Le rapport préconise la mise en place de stratégies visant à adapter les réseaux aux changements climatiques, tant au niveau international qu'au niveau national ou local. En particulier, l'interopérabilité des systèmes et la continuité du service des opérations lors de perturbations climatiques doivent pouvoir être systématiquement assurées. Compte tenu de leur rôle croissant dans l'économie numérique, l'UIT pointe aussi, dans son rapport, les risques économiques et techniques encourus par les data centers et appelle à les anticiper.

 

ET AUSSI …

 

 

ÉCOSYSTÈME POSTAL

Le timbre citoyen s'expose du 14 au 22 juin au Parc Floral de Paris

" Aux timbres citoyens ! ", tel sera le thème de la 7éme édition du salon Planète Timbres qui se tient au Parc Floral de Paris, du 14 au 22 juin 2014.

Une quarantaine d'animations, des ateliers gratuits, des expositions et conférences sur le thème de la citoyenneté rythmeront ce rassemblement. Organisé par La Poste tous les deux ans, le salon du timbre réunit collectionneurs et curieux.

Ils pourront participer à des compétitions philatéliques nationale et internationale et élire les meilleures collections par thème et admirerer les 500 000 timbres exposés en compétition.

L’interview

Startups et innovation
Interview de Nicolas Bellego, directeur du projet "Mobile Technologies" au sein de l'incubateur Paris Région Lab (29 avril 2014)

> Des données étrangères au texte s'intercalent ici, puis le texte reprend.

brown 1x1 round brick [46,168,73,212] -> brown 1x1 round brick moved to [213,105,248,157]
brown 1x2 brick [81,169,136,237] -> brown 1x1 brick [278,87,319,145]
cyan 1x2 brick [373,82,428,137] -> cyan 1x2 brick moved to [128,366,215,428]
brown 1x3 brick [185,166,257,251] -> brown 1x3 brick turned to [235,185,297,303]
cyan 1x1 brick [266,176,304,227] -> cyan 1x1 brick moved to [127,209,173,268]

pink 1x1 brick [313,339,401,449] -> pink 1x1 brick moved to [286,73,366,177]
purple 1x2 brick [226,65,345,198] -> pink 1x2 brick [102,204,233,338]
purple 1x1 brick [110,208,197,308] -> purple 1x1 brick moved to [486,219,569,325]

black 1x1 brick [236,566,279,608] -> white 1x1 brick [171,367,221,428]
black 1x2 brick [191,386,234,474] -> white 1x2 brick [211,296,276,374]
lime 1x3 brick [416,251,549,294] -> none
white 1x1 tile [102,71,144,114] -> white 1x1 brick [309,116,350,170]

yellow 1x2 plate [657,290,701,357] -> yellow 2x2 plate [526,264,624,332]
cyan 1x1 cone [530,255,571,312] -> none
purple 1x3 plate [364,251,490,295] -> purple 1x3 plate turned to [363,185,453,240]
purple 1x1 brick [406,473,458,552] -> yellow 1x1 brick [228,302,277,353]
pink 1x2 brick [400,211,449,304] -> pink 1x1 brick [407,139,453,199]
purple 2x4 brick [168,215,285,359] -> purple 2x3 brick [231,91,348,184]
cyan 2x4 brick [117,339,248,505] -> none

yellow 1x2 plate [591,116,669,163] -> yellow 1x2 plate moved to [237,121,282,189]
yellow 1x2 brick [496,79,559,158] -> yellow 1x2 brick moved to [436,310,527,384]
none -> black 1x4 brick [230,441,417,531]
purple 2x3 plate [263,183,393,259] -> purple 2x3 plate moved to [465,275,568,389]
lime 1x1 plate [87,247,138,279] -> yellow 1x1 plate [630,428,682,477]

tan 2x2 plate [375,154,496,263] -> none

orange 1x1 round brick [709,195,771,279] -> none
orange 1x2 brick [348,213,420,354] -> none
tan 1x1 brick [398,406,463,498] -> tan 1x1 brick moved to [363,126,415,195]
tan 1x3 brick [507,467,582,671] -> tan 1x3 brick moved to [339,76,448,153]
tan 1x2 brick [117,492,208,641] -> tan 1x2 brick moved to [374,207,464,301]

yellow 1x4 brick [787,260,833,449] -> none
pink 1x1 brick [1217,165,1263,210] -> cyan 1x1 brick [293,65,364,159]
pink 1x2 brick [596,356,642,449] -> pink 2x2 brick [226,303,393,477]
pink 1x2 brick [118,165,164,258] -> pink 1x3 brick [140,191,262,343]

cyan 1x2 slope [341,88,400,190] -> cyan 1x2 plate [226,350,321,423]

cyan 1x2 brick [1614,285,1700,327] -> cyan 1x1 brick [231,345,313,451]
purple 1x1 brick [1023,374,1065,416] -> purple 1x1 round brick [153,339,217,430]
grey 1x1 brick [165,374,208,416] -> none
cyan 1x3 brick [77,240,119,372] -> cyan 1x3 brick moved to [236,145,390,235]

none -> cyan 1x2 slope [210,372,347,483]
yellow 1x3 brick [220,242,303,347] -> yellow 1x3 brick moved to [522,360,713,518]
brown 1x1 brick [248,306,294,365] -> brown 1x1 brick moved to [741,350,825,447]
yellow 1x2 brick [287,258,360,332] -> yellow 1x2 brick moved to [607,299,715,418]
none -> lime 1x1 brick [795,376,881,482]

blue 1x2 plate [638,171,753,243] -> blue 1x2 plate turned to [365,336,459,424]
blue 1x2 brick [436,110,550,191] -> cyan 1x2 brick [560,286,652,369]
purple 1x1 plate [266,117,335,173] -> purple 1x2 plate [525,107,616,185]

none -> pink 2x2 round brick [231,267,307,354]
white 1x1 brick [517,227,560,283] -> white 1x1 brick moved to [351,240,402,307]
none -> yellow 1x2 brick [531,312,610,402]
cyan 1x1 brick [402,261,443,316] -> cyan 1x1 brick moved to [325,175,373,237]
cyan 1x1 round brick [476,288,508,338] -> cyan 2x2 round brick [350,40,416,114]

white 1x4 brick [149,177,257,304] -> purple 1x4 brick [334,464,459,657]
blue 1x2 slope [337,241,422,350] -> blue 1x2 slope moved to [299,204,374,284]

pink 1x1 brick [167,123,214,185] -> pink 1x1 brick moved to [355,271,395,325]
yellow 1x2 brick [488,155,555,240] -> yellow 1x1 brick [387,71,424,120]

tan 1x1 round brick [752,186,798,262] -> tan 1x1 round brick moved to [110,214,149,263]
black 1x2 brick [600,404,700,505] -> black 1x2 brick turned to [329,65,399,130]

Un nouvel incubateur s'est installé depuis le 9 avril dans les récents locaux de Paris Région Lab Incubateur du quartier Boucicaut dans le 15e arrondissement de Paris. Initiative conjointe de Paris Région Lab Incubateur et d'Alcatel OneTouch, le Mobile Technologies Incubateur accompagne six startups spécialisées dans les technologies mobiles. Nicolas Bellego, directeur du projet pour l'incubateur parisien, revient sur la genèse du projet et la manière dont sont suivies les startups incubées. Trois d'entres elles sont en phase d'amorçage, elles doivent définir leur modèle économique et faire aboutir leur projet, les trois autres sont en phase de décollage et ont essentiellement besoin de plus de visibilité. Entre applications centrées sur les nouveaux usages et celles consacrées à la technologie mobile en tant que telle, présentation de ce nouvel acteur dans l'écosystème numérique parisien.



Durée : 8 min 25
© ARCEP - mai 2014

ILS ONT DIT …

"Le passage de quatre à trois opérateurs mobiles est inéluctable. (...) Le retour à trois opérateurs ne fait pas disparaître la concurrence surtout si Free ("le maverick, le vilain petit canard") se maintient" dans le paysage.
Arnaud Montebourg, ministre de l'économie, du redressement productif et du numérique lors de la conférence Telco & Digital organisée par Les Echos le 12 juin 2014.

LE CHIFFRE DE LA SEMAINE

61%

D'ici 2018, les connexions mobile et WiFi généreront 61% du trafic IP mondial. Une part qui illustre l'importance des terminaux mobiles et de l'internet des objets.
Source : étude publiée par Cisco le 11 juin.